Les ressources de l’Etat sont et seront encore insuffisantes au fur et à mesure que durera l’épidémie et bien au delà, cela est indéniable. C’est dans ce sens que je propose plusieurs pistes de réflexion que les dirigeants pourront étudier en fonction d’un spectre plus large que le mien. (données disponibles, faisabilité politique, difficultés d’application…).
Tout d’abord, je suggère d'associer les fonctionnaires à l’effort national. Le confinement général fait que cette catégorie qui jouit de la sécurité du revenu, s’est vu et se verra rémunéré alors même qu’elle ne travaille pas. Pour éviter un enrichissement sans cause, je propose de ponctionner les salaires (à partir d’un certain seuil) d’une certaine somme, (100 dinars par exemple) comme contrepartie des dépenses épargnées. Les fonctionnaires ont certainement pu éviter les dépenses de transport en tout cas. Les rémunérer à 100% du salaire me paraît injuste.
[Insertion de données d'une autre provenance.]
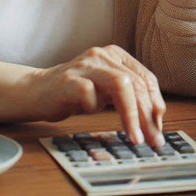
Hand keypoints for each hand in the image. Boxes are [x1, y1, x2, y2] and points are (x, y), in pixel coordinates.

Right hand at [36, 45, 165, 146]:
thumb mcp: (107, 90)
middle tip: (152, 140)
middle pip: (136, 84)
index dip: (156, 104)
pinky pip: (89, 95)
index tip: (158, 127)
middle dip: (147, 116)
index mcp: (116, 55)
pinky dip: (94, 108)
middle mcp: (102, 55)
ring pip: (121, 84)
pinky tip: (88, 112)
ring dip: (131, 114)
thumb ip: (128, 96)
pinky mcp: (67, 80)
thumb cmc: (75, 93)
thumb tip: (155, 120)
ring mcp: (84, 65)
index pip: (146, 78)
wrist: (37, 91)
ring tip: (134, 137)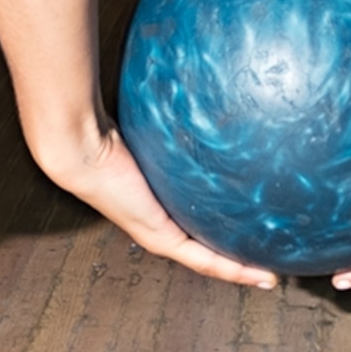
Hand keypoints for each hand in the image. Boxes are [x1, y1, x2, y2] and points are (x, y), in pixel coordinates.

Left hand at [36, 119, 276, 289]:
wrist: (80, 148)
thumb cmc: (109, 129)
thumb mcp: (160, 122)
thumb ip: (183, 107)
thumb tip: (203, 75)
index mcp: (158, 198)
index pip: (196, 214)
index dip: (222, 221)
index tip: (249, 220)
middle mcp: (158, 222)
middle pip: (206, 244)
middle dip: (237, 253)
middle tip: (270, 254)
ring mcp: (159, 234)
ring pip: (210, 261)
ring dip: (240, 269)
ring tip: (270, 276)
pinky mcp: (160, 239)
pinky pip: (205, 261)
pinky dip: (234, 270)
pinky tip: (260, 275)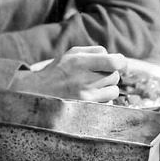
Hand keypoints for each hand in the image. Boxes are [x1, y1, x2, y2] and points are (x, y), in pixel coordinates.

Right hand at [10, 45, 125, 102]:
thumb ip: (94, 52)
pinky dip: (103, 100)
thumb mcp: (72, 53)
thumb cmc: (59, 70)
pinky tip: (90, 97)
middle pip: (115, 76)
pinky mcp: (86, 108)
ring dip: (107, 88)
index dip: (121, 62)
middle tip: (96, 75)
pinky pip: (108, 103)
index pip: (114, 62)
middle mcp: (83, 78)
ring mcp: (85, 96)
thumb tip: (117, 59)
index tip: (119, 63)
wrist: (38, 92)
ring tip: (92, 86)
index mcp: (79, 61)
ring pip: (114, 91)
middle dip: (109, 74)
Sur les 700.000 fonctionnaires que compte la Tunisie, les sommes peuvent être considérables. Cet argent servira, non pas à l’Etat mais à aider les plus démunis.
Cet effort, peut aussi être applicable aux employés du secteur privé, en tout cas aux grands groupes, comme les banques et les compagnies d’assurances qui fourniront à l’Etat la liste du personnel n’ayant pas eu à se déplacer ou très peu. Il peut aussi s’appliquer aux entreprises publiques et même au personnel des caisses sociales.
Il ne s’agit pas d’une quelconque discrimination. Les travailleurs du privé ont souvent perdu tout revenu et devront à la fin du confinement s’acquitter des impôts et de différentes charges sociales et autres. Dans un souci de justice sociale, il serait souhaitable de faire contribuer ceux qui ont la certitude du revenu pour les besoins de ceux qui ont la certitude de la pauvreté.
Une autre piste de réflexion dans ses temps d’urgence, est celle qui consiste à taxer les hauts revenus, à taxer l’épargne. Nous pouvons prévoir une taxation « exceptionnelle » des revenus de l’inactivité.
Agir ainsi, ne freinera pas l’investissement. Nous ne toucherons pas au travail mais nous agirons seulement sur des revenus disponibles. Certes, il faudra réfléchir sur le taux de cette taxation et sur le seuil à partir duquel elle pourra être actionnée. Je pense que, prévoir une taxe de 10% sur les revenus de l’épargne supérieurs à 20.000 dt est une proposition raisonnable. Avec les taux de rémunération que proposent les banques et qui tournent autour de 10%.
Seuls les placements de plus de 200.000 dt subiront une décote. Et cet argent ira directement pour les plus démunis. (Même si ce prélèvement peut être vu comme décourageant ceux qui ont épargnés et se sont privés pour le faire.)
Il s’agit pour l’Etat tunisien de trouver le juste équilibre entre relance économique et justice sociale. Ce n’est plus une option mais une nécessité.